Havia um sorriso transparente naquela mulher que nos
estendeu os braços, havia nos seus olhos as ondas do mar que transbordaram de
alegria, percorrendo lentamente as margens. Havia naquele homem a paz de quem
recebe e nos quer contar histórias. Histórias que levam tempo a contar,
histórias que nos obrigam a ficar. Histórias sobre plantas que ali ousavam dar
fruto.
No dia seguinte, pela
manhã, percorremos a estrada central da ilha. Repentinamente, o Sol deu lugar
às nuvens e pouco depois mergulhámos no denso nevoeiro. Era tal a cerração que
por segurança tínhamos apenas o negro da estrada secundária, estreita e que
parecia não ter fim. Seguimos rodeados por pastagens misteriosas, certos de que
desembocaríamos no limite oriental.
- Pai, tens a certeza de
esta estrada tem saída, não será melhor ligares o GPS? – perguntou a Inês depois de algum tempo sem ver o Sol, sem ver o desejado Pico.

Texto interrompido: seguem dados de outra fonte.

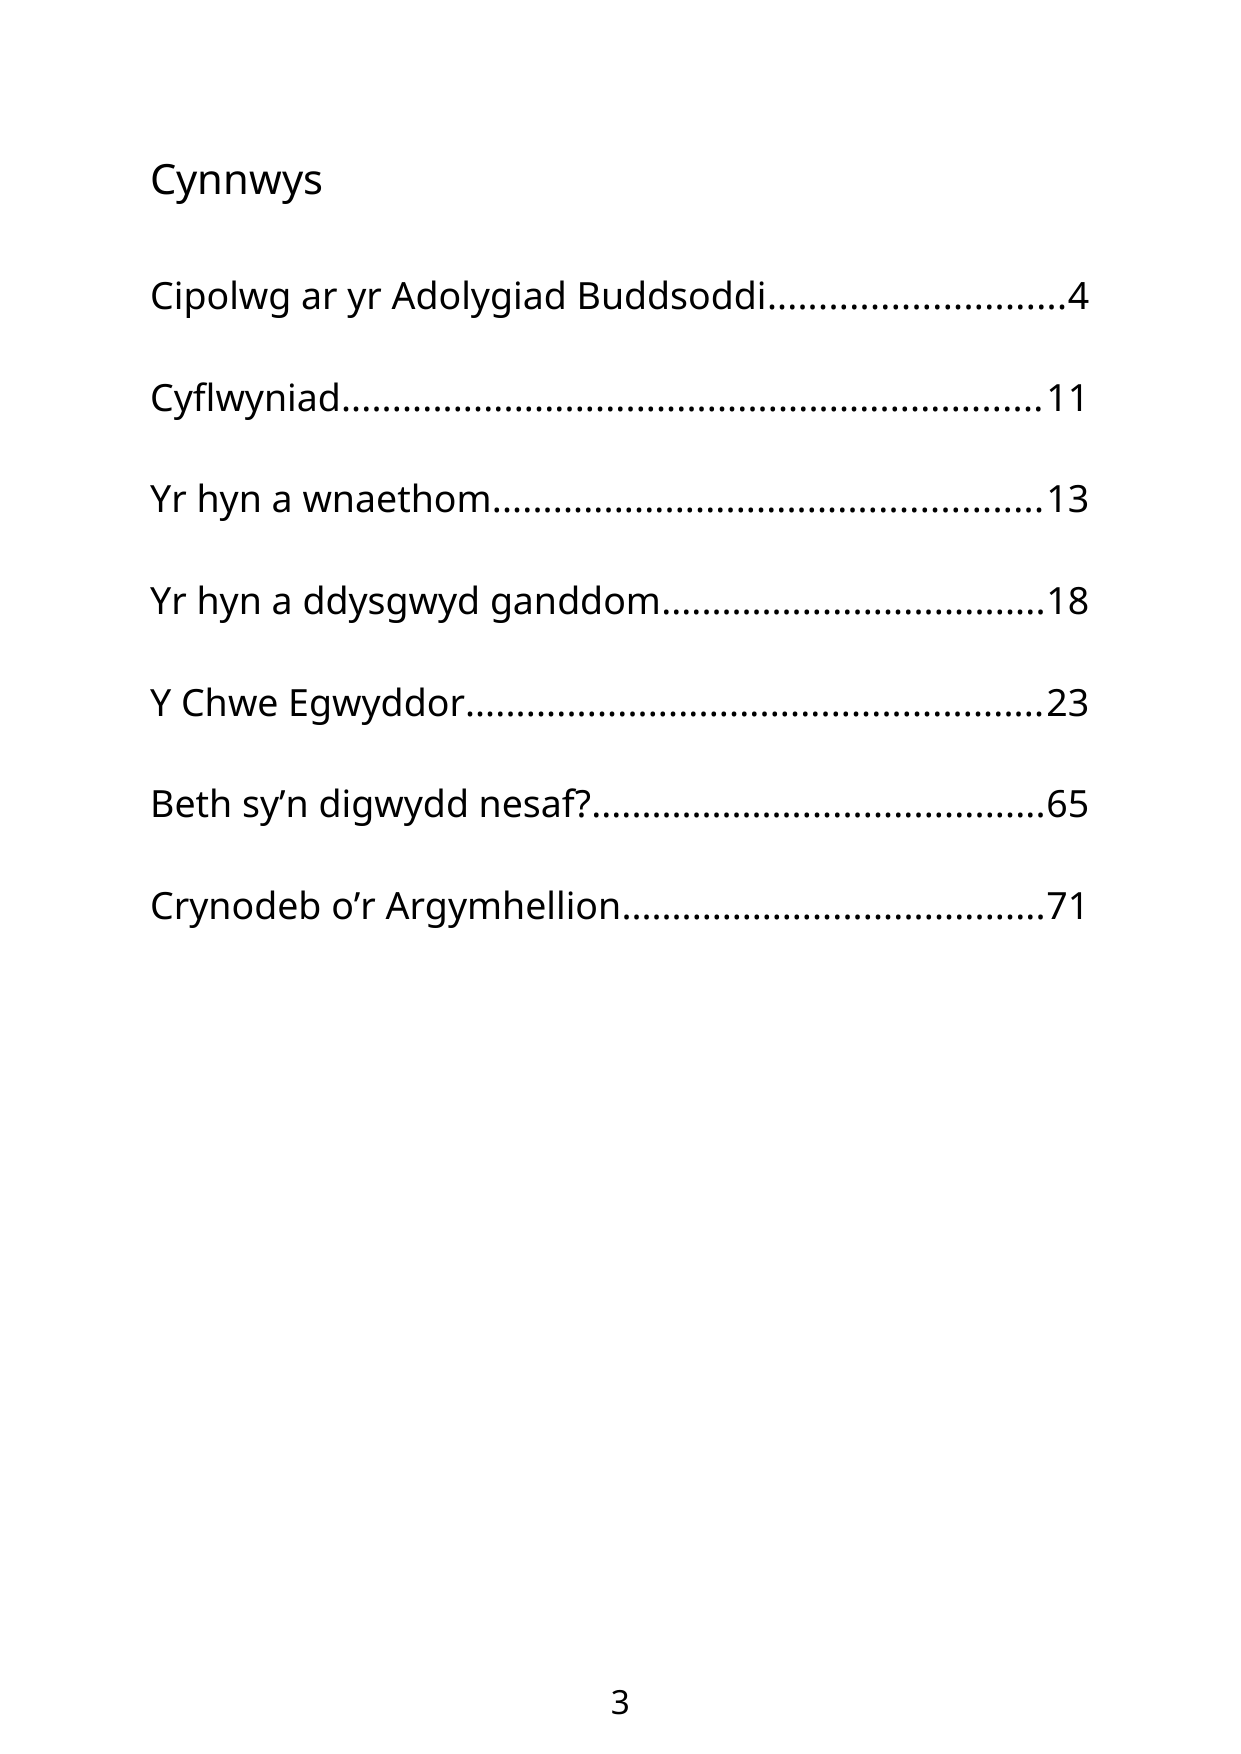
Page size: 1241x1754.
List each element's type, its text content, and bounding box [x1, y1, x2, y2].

text Cyflwyniad 11 [150, 371, 1090, 422]
subtitle Cynnwys [150, 150, 1090, 207]
text Beth sy’n digwydd nesaf? 65 [150, 777, 1090, 828]
text Crynodeb o’r Argymhellion 71 [150, 879, 1090, 930]
text Yr hyn a wnaethom 13 [150, 473, 1090, 524]
text Yr hyn a ddysgwyd ganddom 18 [150, 574, 1090, 625]
text Cipolwg ar yr Adolygiad Buddsoddi 4 [150, 269, 1090, 321]
text Y Chwe Egwyddor 23 [150, 676, 1090, 727]
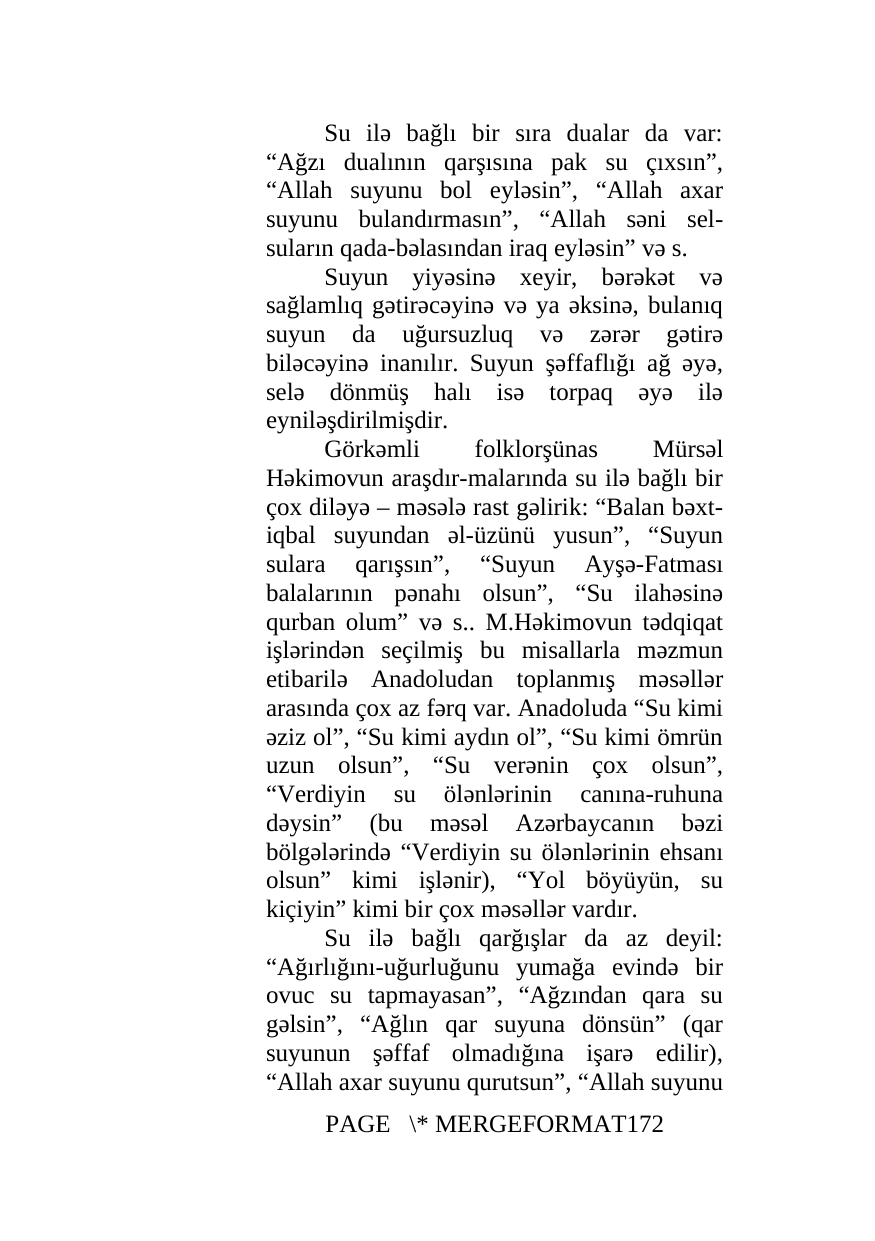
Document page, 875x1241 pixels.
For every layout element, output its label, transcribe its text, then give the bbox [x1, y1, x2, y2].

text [266, 923, 723, 1096]
text Görkəmli folklorşünas Mürsəl Həkimovun araşdır-malarında su ilə bağlı bir çox diləyə – məsələ rast gəlirik: “Balan bəxt-iqbal suyundan əl-üzünü yusun”, “Suyun sulara qarışsın”, “Suyun Ayşə-Fatması balalarının pənahı olsun”, “Su ilahəsinə qurban olum” və s.. M.Həkimovun tədqiqat işlərindən seçilmiş bu misallarla məzmun etibarilə Anadoludan toplanmış məsəllər arasında çox az fərq var. Anadoluda “Su kimi əziz ol”, “Su kimi aydın ol”, “Su kimi ömrün uzun olsun”, “Su verənin çox olsun”, “Verdiyin su ölənlərinin canına-ruhuna dəysin” (bu məsəl Azərbaycanın bəzi bölgələrində “Verdiyin su ölənlərinin ehsanı olsun” kimi işlənir), “Yol böyüyün, su kiçiyin” kimi bir çox məsəllər vardır. [266, 434, 723, 923]
text Su ilə bağlı bir sıra dualar da var: “Ağzı dualının qarşısına pak su çıxsın”, “Allah suyunu bol eyləsin”, “Allah axar suyunu bulandırmasın”, “Allah səni sel-suların qada-bəlasından iraq eyləsin” və s. [266, 118, 723, 262]
text Suyun yiyəsinə xeyir, bərəkət və sağlamlıq gətirəcəyinə və ya əksinə, bulanıq suyun da uğursuzluq və zərər gətirə biləcəyinə inanılır. Suyun şəffaflığı ağ əyə, selə dönmüş halı isə torpaq əyə ilə eyniləşdirilmişdir. [266, 262, 723, 434]
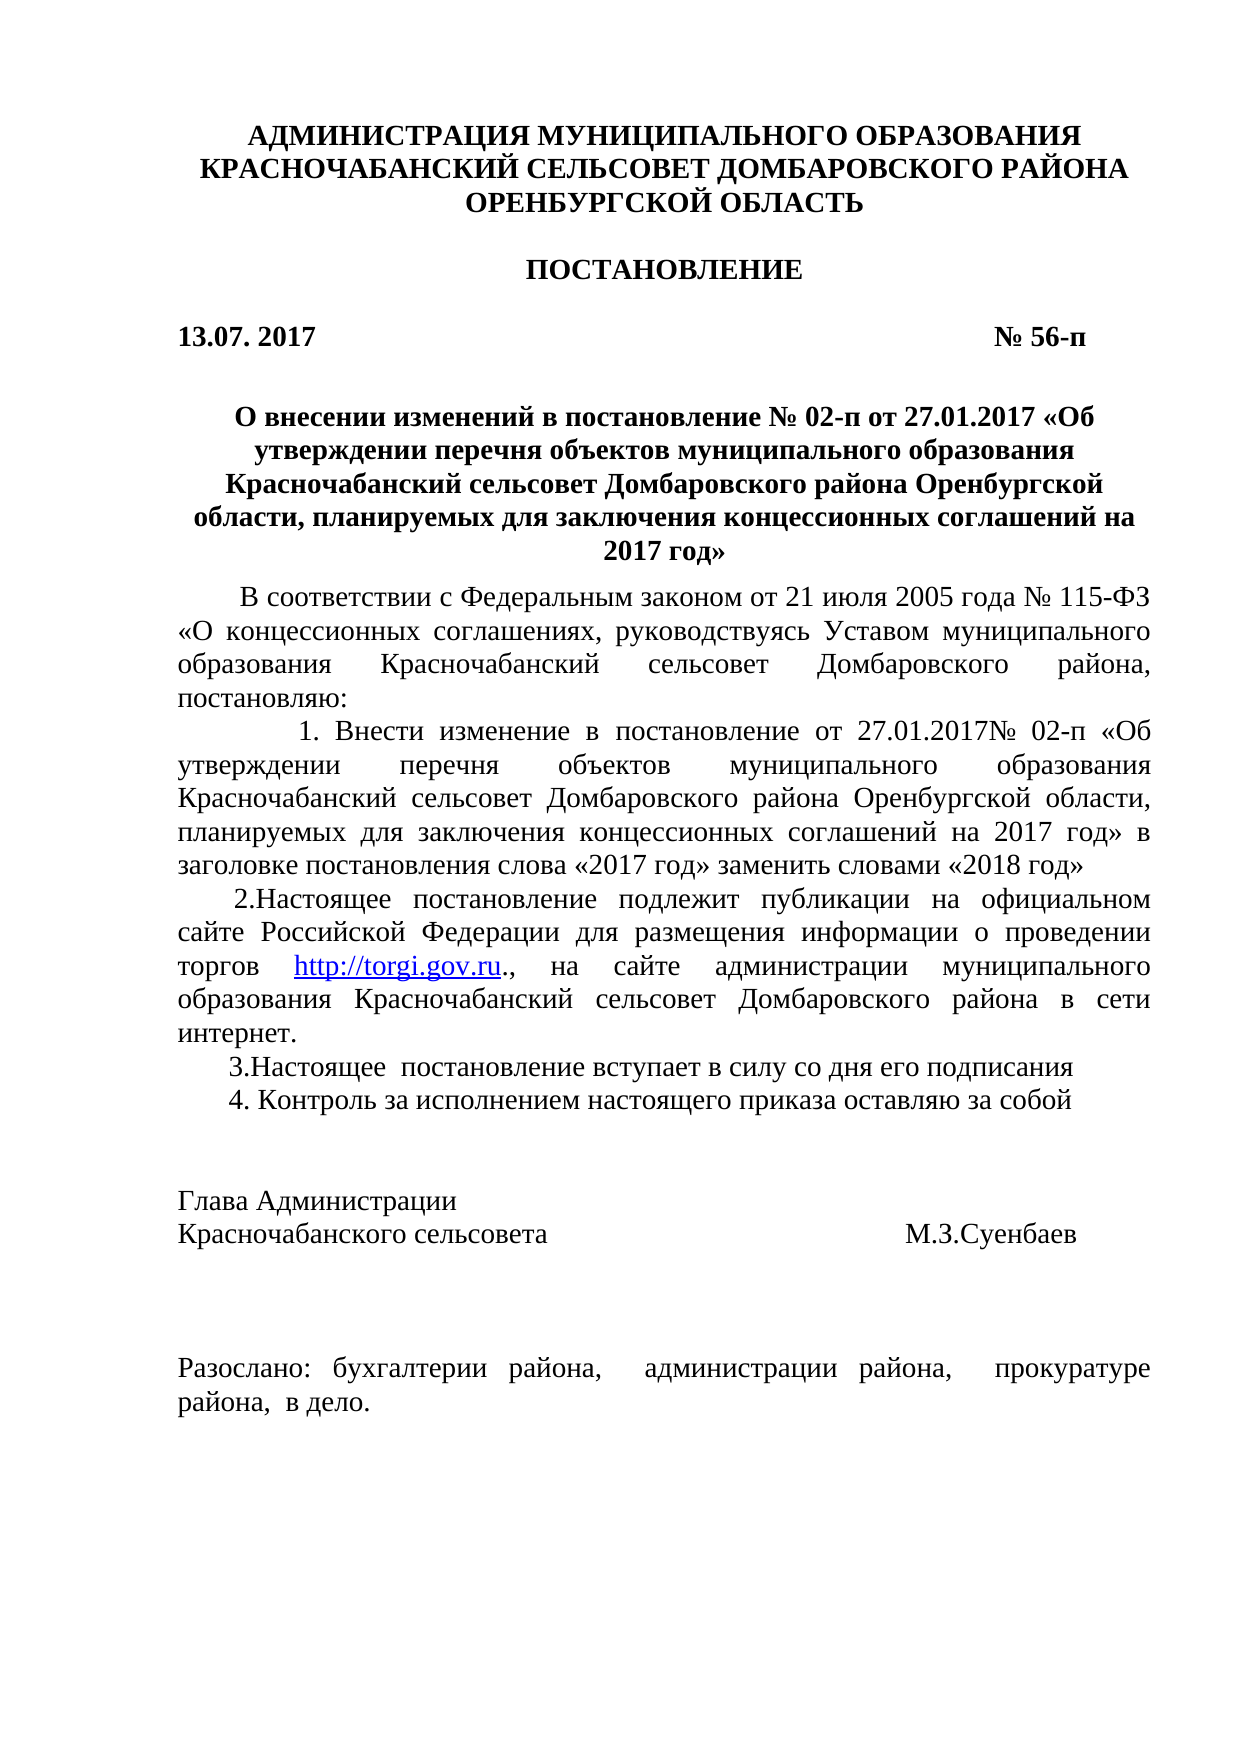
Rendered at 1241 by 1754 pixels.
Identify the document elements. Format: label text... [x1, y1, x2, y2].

text О внесении изменений в постановление № 02-п от 27.01.2017 «Об утверждении перечня объектов муниципального образования Красночабанский сельсовет Домбаровского района Оренбургской области, планируемых для заключения концессионных соглашений на 2017 год» [177, 399, 1152, 567]
text АДМИНИСТРАЦИЯ МУНИЦИПАЛЬНОГО ОБРАЗОВАНИЯ [177, 118, 1152, 152]
text Разослано: бухгалтерии района, администрации района, прокуратуре района, в дело. [177, 1351, 1152, 1418]
text 1. Внести изменение в постановление от 27.01.2017№ 02-п «Об утверждении перечня объектов муниципального образования Красночабанский сельсовет Домбаровского района Оренбургской области, планируемых для заключения концессионных соглашений на 2017 год» в заголовке постановления слова «2017 год» заменить словами «2018 год» [177, 713, 1152, 881]
text Глава Администрации [177, 1183, 1152, 1216]
text Красночабанского сельсовета М.З.Суенбаев [177, 1216, 1152, 1250]
text 2.Настоящее постановление подлежит публикации на официальном сайте Российской Федерации для размещения информации о проведении торгов http://torgi.gov.ru., на сайте администрации муниципального образования Красночабанский сельсовет Домбаровского района в сети интернет. [177, 881, 1152, 1049]
text В соответствии с Федеральным законом от 21 июля 2005 года № 115-ФЗ «О концессионных соглашениях, руководствуясь Уставом муниципального образования Красночабанский сельсовет Домбаровского района, постановляю: [177, 579, 1152, 713]
text 3.Настоящее постановление вступает в силу со дня его подписания [177, 1049, 1152, 1082]
text ПОСТАНОВЛЕНИЕ [177, 252, 1152, 286]
text 4. Контроль за исполнением настоящего приказа оставляю за собой [177, 1082, 1152, 1116]
text ОРЕНБУРГСКОЙ ОБЛАСТЬ [177, 185, 1152, 219]
text КРАСНОЧАБАНСКИЙ СЕЛЬСОВЕТ ДОМБАРОВСКОГО РАЙОНА [177, 152, 1152, 185]
text 13.07. 2017 № 56-п [177, 319, 1152, 353]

- Só mais um pouco. Estamos
quase a chegar – respondi com a convicção possível.
Continuámos em silêncio.
Restava-nos a introspeção, imaginar as parcelas verdes calmamente percorridas
pelas vacas lentas e serenas. De quando em vez, a passagem estreita sobre uma
ribeira que sacudia o carro dada a natureza irregular do piso. Foram várias
nesta estrada a que chamaram das lagoas. Não as vimos.
Desvendadas a noite e a
cerração, As tormentas passadas e o mistério, Abria em flor o Longe, e o Sul
sidério Esplendia sobre as naus da iniciação. Neste caso, resplandeciam a
costa norte e a maravilhosa estrada número um!
Depressa contornámos a ilha
e, ao final da manhã, voltámos a São Caetano. E só um suspiro longo e sorridente agradece aquele não querer mais que bem querer. Foram as histórias
daquela gente sábia que não se deixou enclausurar pelo mar. Enamorou-se dele e
com ele foi partindo e com ele foi voltando. E tantas histórias, tantas
lágrimas felizes, tantas lágrimas dolorosas. Que bom ouvi-las!
- Mãe, podemos ir à piscina
natural? Fica ao fundo desta rua - pediu o Mateus.
Fomos todos. Reparei que o
mar estava sereno, brincava com os rochedos e calmamente invadia o espaço
recolhido da piscina que ele próprio construíra. Seria ali que o gigante se
revia ao espelho? Seria ali que o mar lhe segredava as notícias que trazia de
longe?
- Pai, vens? A água está
boa! – desafiou o Mateus.
Uma onda inesperada inundou-me as sapatilhas, enquanto ajudava a Teresa. Não restava alternativa. Fui também.
Largar aquela gente foi
como deixar em terra quem nos quer bem. Um aperto bom no coração. Uma lágrima
brilhante que já tinha aprendido com as marés daquele maravilhoso lugar.
Ai se o gigante adormecido
observasse nesse momento os meus olhos!
- O que levas tu nesse
olhar? - perguntaria desconfiado.
- Água, meu senhor, apenas
água! – responderia atrapalhado.
E uma lágrima percorreria o
meu rosto, sossegando o vigilante colossal. E lá seguiria eu, guardando no meu
regaço a terra, as pessoas, as memórias ímpares daquele lugar, facilmente
visíveis nos vestígios que a lágrima deixaria no rosto e no coração depois de secar.
Regressámos a Madalena. No
dia seguinte, voltaríamos à estrada.